Binance, the world’s largest cryptocurrency exchange, confirmed Thursday that hackers made off with at least $100 million, but that the number could have been much higher.
The Binance blockchain, also known as BNB Chain and Binance Smart Chain, has taken the rare step of suspending transactions and fund transfers after discovering a vulnerability affecting the BSC Token Hub cross-chain bridge. These bridges are designed to facilitate the transfer of assets from one independent blockchain to another.
The vulnerability in the BSC Token Hub bridge allowed an attacker to forge messages, allowing them to mint new BNB tokens. Since the stolen tokens were not pre-existing tokens taken from wallets, no user funds were affected.
In a blog post on Friday, the BNB chain team said a total of 2 million BNB — worth about $568 million — was initially withdrawn by the hacker. But blockchain security company SlowMist says the attacker was only able to get about $110 million because the majority of the stolen tokens, worth about $430 million, could not be transferred after the BNB chain was suspended.
Binance CEO Changpeng Zhao he said in a tweet that the company estimates the impact of the breach to be between $100 million and $110 million.
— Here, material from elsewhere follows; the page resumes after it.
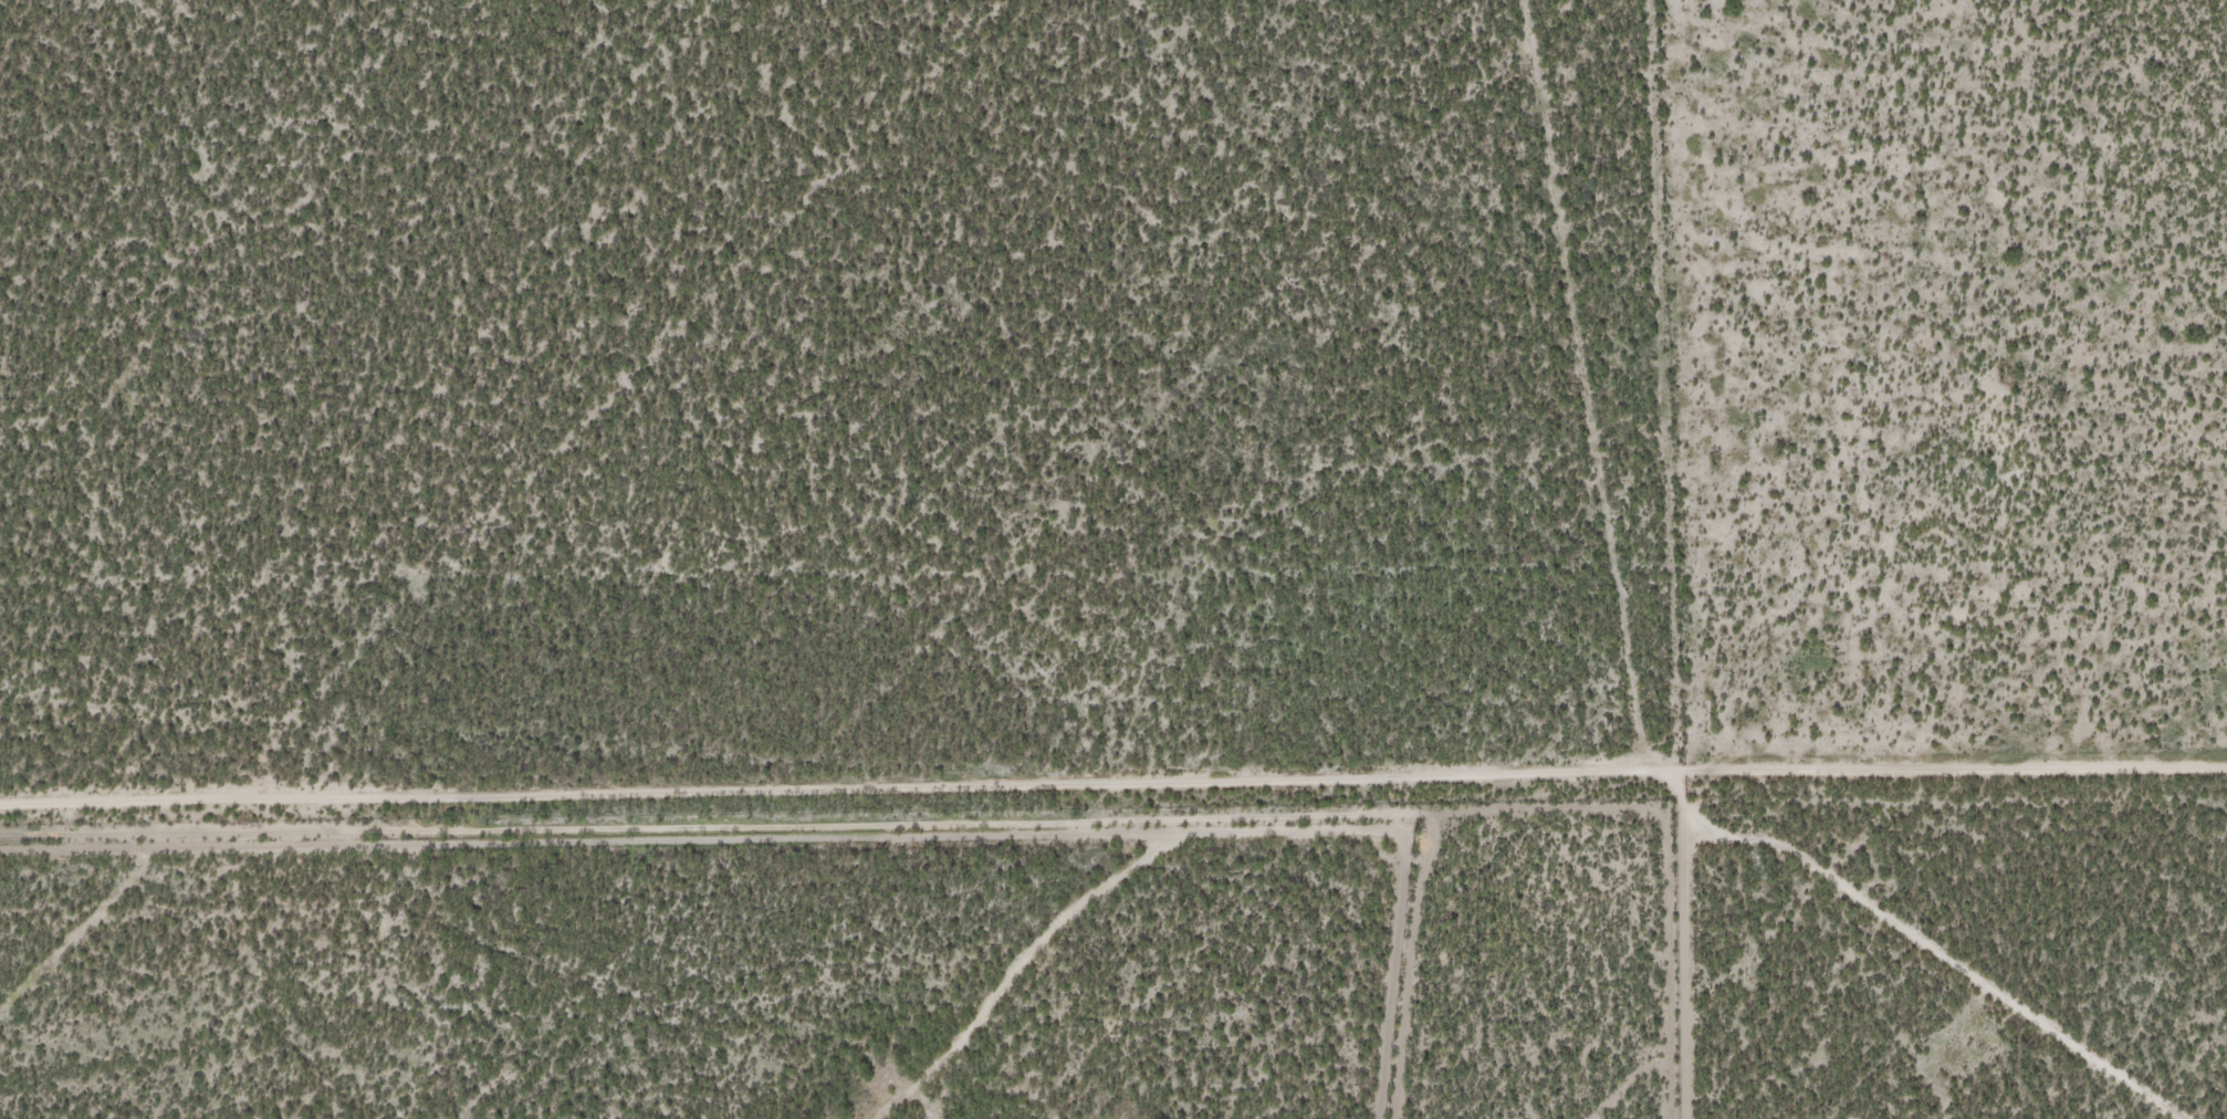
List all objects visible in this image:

“The issue is narrowing down now. Your money is safe. We apologize for the inconvenience and will provide further updates accordingly,” Zhao said.
When reached for comment, Binance spokesperson Ismael Garcia declined to comment beyond the blog posted by the BNB Chain team, which says the BNB chain is now back up and running. The blog post adds that a new on-chain governance mechanism will be introduced to the BNB chain to combat and defend against future potential attacks.
“The bug itself is in the way Binance Bridge processes the proof of transactions that send the money from one chain to another,” Adrian Hetman, technical lead of the Triaging Team at Immunefi, a bounty program provider, told TechCrunch web bug3. “The logic checks the proof of the message, something a user submits, and proceeds with the payment if the proof is valid.”
“The hacker managed to forge such a message that tricked the contract logic into believing that the message was indeed valid, even though the hacker had no valid claim to the funds. BSC Token Hub then proceeded with the payment as everything was valid,” said Hetman.
Multi-chain bridge hacks have become common over the past year. In June, a hacker exploited a vulnerability to steal $100 million from Harmony’s Horizon bridge, and in August, attackers drained $190 million worth of cryptocurrency from the Nomad cross-chain bridge. So far this year, about $2 billion in cryptocurrency has been stolen in cross-chain bridge hacks, according to blockchain data firm Chainalysis.
Earlier this year, hackers stole $625 million after attacking Axie Infinity’s Ronin Bridge in March.